Excerpts from a dataset
━━━━━━━━━━

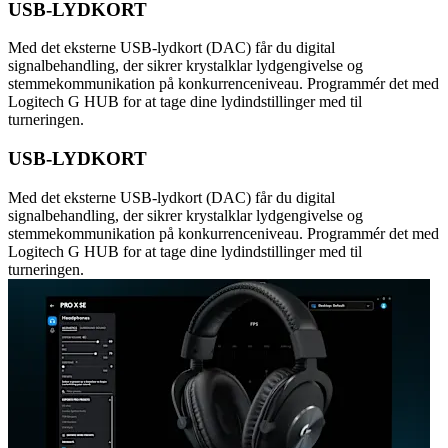
USB-LYDKORT
Med det eksterne USB-lydkort (DAC) får du digital
signalbehandling, der sikrer krystalklar lydgengivelse og
stemmekommunikation på konkurrenceniveau. Programmér det med
Logitech G HUB for at tage dine lydindstillinger med til
turneringen.
USB-LYDKORT
Med det eksterne USB-lydkort (DAC) får du digital
signalbehandling, der sikrer krystalklar lydgengivelse og
stemmekommunikation på konkurrenceniveau. Programmér det med
Logitech G HUB for at tage dine lydindstillinger med til
turneringen.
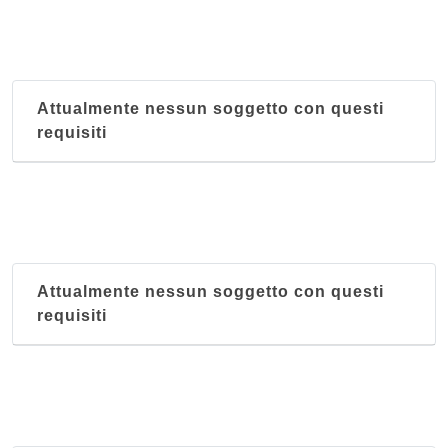
via Tommaso Salvini 8, Bologna
Attualmente nessun soggetto con questi
requisiti
Attualmente nessun soggetto con questi
requisiti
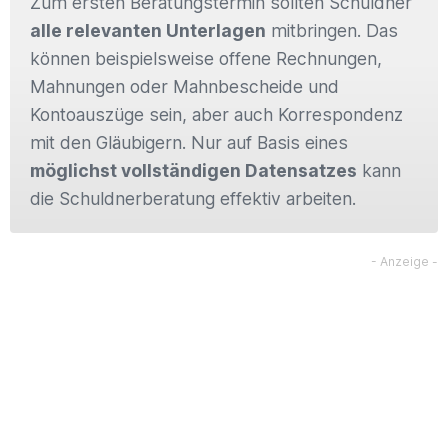
Zum ersten Beratungstermin sollten Schuldner
alle relevanten Unterlagen
mitbringen. Das
können beispielsweise offene Rechnungen,
Mahnungen oder Mahnbescheide und
Kontoauszüge sein, aber auch Korrespondenz
mit den Gläubigern. Nur auf Basis eines
möglichst vollständigen Datensatzes
kann
die Schuldnerberatung effektiv arbeiten.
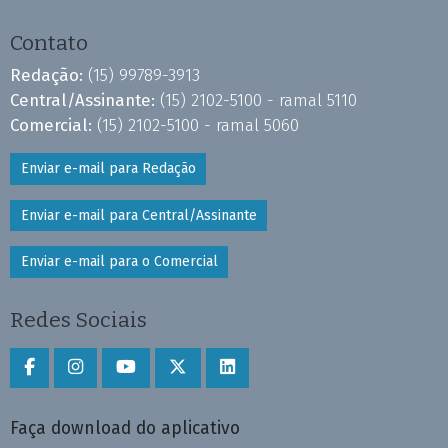
Contato
Redação:
(15) 99789-3913
Central/Assinante:
(15) 2102-5100 - ramal 5110
Comercial:
(15) 2102-5100 - ramal 5060
Enviar e-mail para Redação
Enviar e-mail para Central/Assinante
Enviar e-mail para o Comercial
Redes Sociais
Faça download do aplicativo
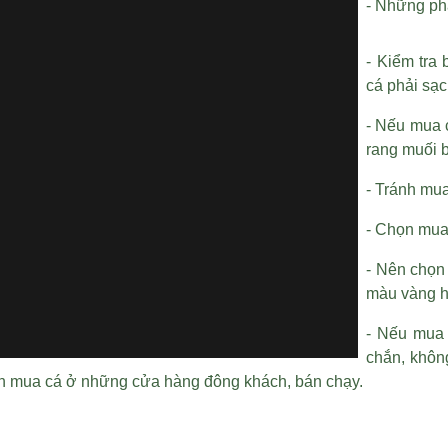
- Những phầ
- Kiểm tra
cá phải sạc
- Nếu mua 
rang muối 
- Tránh mu
- Chọn mua 
- Nên chọn
màu vàng h
- Nếu mua 
chắn, khôn
họn mua cá ở những cửa hàng đông khách, bán chạy.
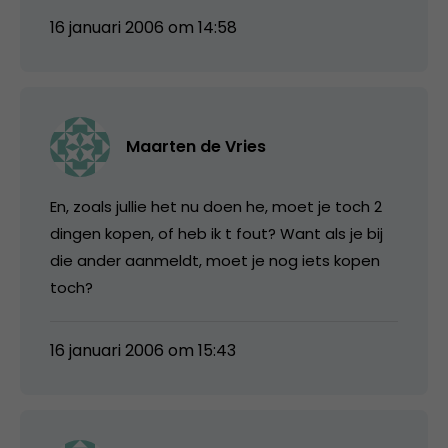
16 januari 2006 om 14:58
Maarten de Vries
En, zoals jullie het nu doen he, moet je toch 2
dingen kopen, of heb ik t fout? Want als je bij
die ander aanmeldt, moet je nog iets kopen
toch?
16 januari 2006 om 15:43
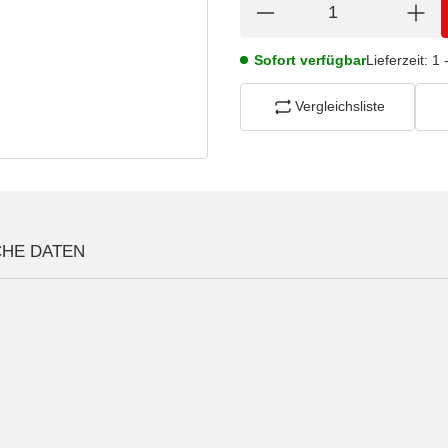
Sofort verfügbar
Lieferzeit:
1 
Vergleichsliste
CHE DATEN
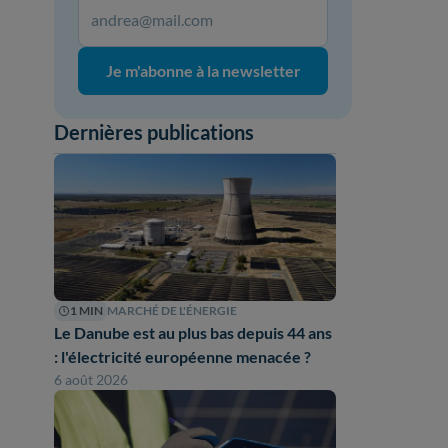
Je m'abonne à la newsletter
Dernières publications
1 MIN
MARCHÉ DE L'ÉNERGIE
Le Danube est au plus bas depuis 44 ans
: l'électricité européenne menacée ?
6 août 2026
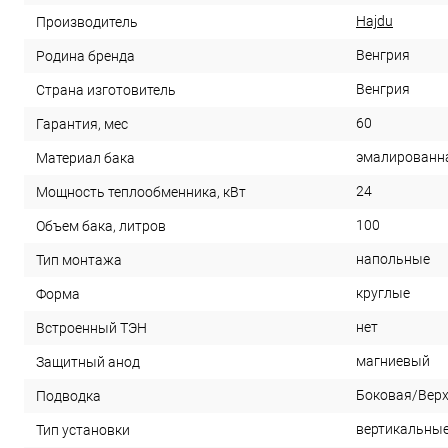
Hajdu
Производитель
Венгрия
Родина бренда
Венгрия
Страна изготовитель
60
Гарантия, мес
эмалированн
Материал бака
24
Мощность теплообменника, кВт
100
Объем бака, литров
напольные
Тип монтажа
круглые
Форма
нет
Встроенный ТЭН
магниевый
Защитный анод
Боковая/Вер
Подводка
вертикальны
Тип установки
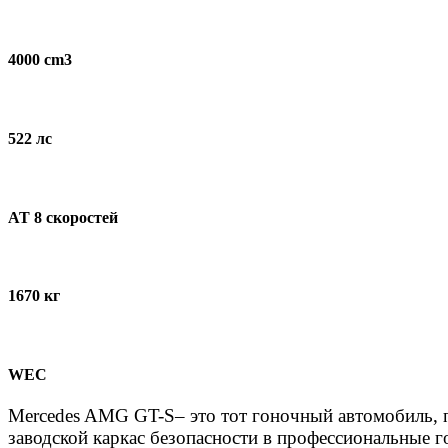
4000 cm3
522 лс
AT 8 скоростей
1670 кг
WEC
Mercedes AMG GT-S– это тот гоночный автомобиль, пр
заводской каркас безопасности в профессиональные 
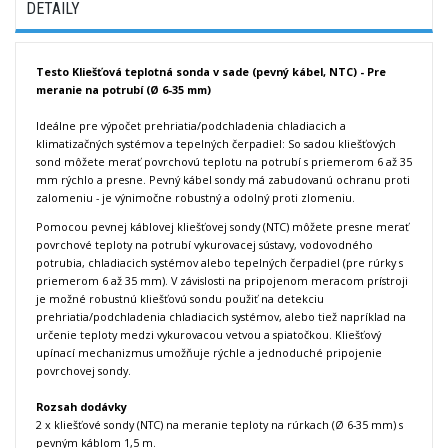
DETAILY
Testo Kliešťová teplotná sonda v sade (pevný kábel, NTC) - Pre
meranie na potrubí (Ø 6-35 mm)
Ideálne pre výpočet prehriatia/podchladenia chladiacich a
klimatizačných systémov a tepelných čerpadiel: So sadou kliešťových
sond môžete merať povrchovú teplotu na potrubí s priemerom 6 až 35
mm rýchlo a presne.
Pevný kábel sondy má zabudovanú ochranu proti
zalomeniu - je výnimočne robustný a odolný proti zlomeniu.
Pomocou pevnej káblovej kliešťovej sondy (NTC) môžete presne merať
povrchové teploty na potrubí vykurovacej sústavy, vodovodného
potrubia, chladiacich systémov alebo tepelných čerpadiel (pre rúrky s
priemerom 6 až 35 mm).
V závislosti na pripojenom meracom prístroji
je možné robustnú kliešťovú sondu použiť na detekciu
prehriatia/podchladenia chladiacich systémov, alebo tiež napríklad na
určenie teploty medzi vykurovacou vetvou a spiatočkou.
Kliešťový
upínací mechanizmus umožňuje rýchle a jednoduché pripojenie
povrchovej sondy.
Rozsah dodávky
2 x kliešťové sondy (NTC) na meranie teploty na rúrkach (Ø 6-35 mm) s
pevným káblom 1,5 m.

━━━━━━━━━━

Each entry should be output word for word, with no pictures carried over.

USB-LYDKORT
Med det eksterne USB-lydkort (DAC) får du digital
signalbehandling, der sikrer krystalklar lydgengivelse og
stemmekommunikation på konkurrenceniveau. Programmér det med
Logitech G HUB for at tage dine lydindstillinger med til
turneringen.
USB-LYDKORT
Med det eksterne USB-lydkort (DAC) får du digital
signalbehandling, der sikrer krystalklar lydgengivelse og
stemmekommunikation på konkurrenceniveau. Programmér det med
Logitech G HUB for at tage dine lydindstillinger med til
turneringen.
via Tommaso Salvini 8, Bologna
Attualmente nessun soggetto con questi
requisiti
Attualmente nessun soggetto con questi
requisiti
Zum ersten Beratungstermin sollten Schuldner
alle relevanten Unterlagen
mitbringen. Das
können beispielsweise offene Rechnungen,
Mahnungen oder Mahnbescheide und
Kontoauszüge sein, aber auch Korrespondenz
mit den Gläubigern. Nur auf Basis eines
möglichst vollständigen Datensatzes
kann
die Schuldnerberatung effektiv arbeiten.
Contato
Redação:
(15) 99789-3913
Central/Assinante:
(15) 2102-5100 - ramal 5110
Comercial:
(15) 2102-5100 - ramal 5060
Enviar e-mail para Redação
Enviar e-mail para Central/Assinante
Enviar e-mail para o Comercial
Redes Sociais
Faça download do aplicativo
- Những phầ
- Kiểm tra
cá phải sạc
- Nếu mua 
rang muối 
- Tránh mu
- Chọn mua 
- Nên chọn
màu vàng h
- Nếu mua 
chắn, khôn
họn mua cá ở những cửa hàng đông khách, bán chạy.
16 januari 2006 om 14:58
Maarten de Vries
En, zoals jullie het nu doen he, moet je toch 2
dingen kopen, of heb ik t fout? Want als je bij
die ander aanmeldt, moet je nog iets kopen
toch?
16 januari 2006 om 15:43
Sofort verfügbar
Lieferzeit:
1 
Vergleichsliste
CHE DATEN
Je m'abonne à la newsletter
Dernières publications
1 MIN
MARCHÉ DE L'ÉNERGIE
Le Danube est au plus bas depuis 44 ans
: l'électricité européenne menacée ?
6 août 2026
Hajdu
Производитель
Венгрия
Родина бренда
Венгрия
Страна изготовитель
60
Гарантия, мес
эмалированн
Материал бака
24
Мощность теплообменника, кВт
100
Объем бака, литров
напольные
Тип монтажа
круглые
Форма
нет
Встроенный ТЭН
магниевый
Защитный анод
Боковая/Вер
Подводка
вертикальны
Тип установки
4000 cm3
522 лс
AT 8 скоростей
1670 кг
WEC
Mercedes AMG GT-S– это тот гоночный автомобиль, пр
заводской каркас безопасности в профессиональные 
DETAILY
Testo Kliešťová teplotná sonda v sade (pevný kábel, NTC) - Pre
meranie na potrubí (Ø 6-35 mm)
Ideálne pre výpočet prehriatia/podchladenia chladiacich a
klimatizačných systémov a tepelných čerpadiel: So sadou kliešťových
sond môžete merať povrchovú teplotu na potrubí s priemerom 6 až 35
mm rýchlo a presne.
Pevný kábel sondy má zabudovanú ochranu proti
zalomeniu - je výnimočne robustný a odolný proti zlomeniu.
Pomocou pevnej káblovej kliešťovej sondy (NTC) môžete presne merať
povrchové teploty na potrubí vykurovacej sústavy, vodovodného
potrubia, chladiacich systémov alebo tepelných čerpadiel (pre rúrky s
priemerom 6 až 35 mm).
V závislosti na pripojenom meracom prístroji
je možné robustnú kliešťovú sondu použiť na detekciu
prehriatia/podchladenia chladiacich systémov, alebo tiež napríklad na
určenie teploty medzi vykurovacou vetvou a spiatočkou.
Kliešťový
upínací mechanizmus umožňuje rýchle a jednoduché pripojenie
povrchovej sondy.
Rozsah dodávky
2 x kliešťové sondy (NTC) na meranie teploty na rúrkach (Ø 6-35 mm) s
pevným káblom 1,5 m.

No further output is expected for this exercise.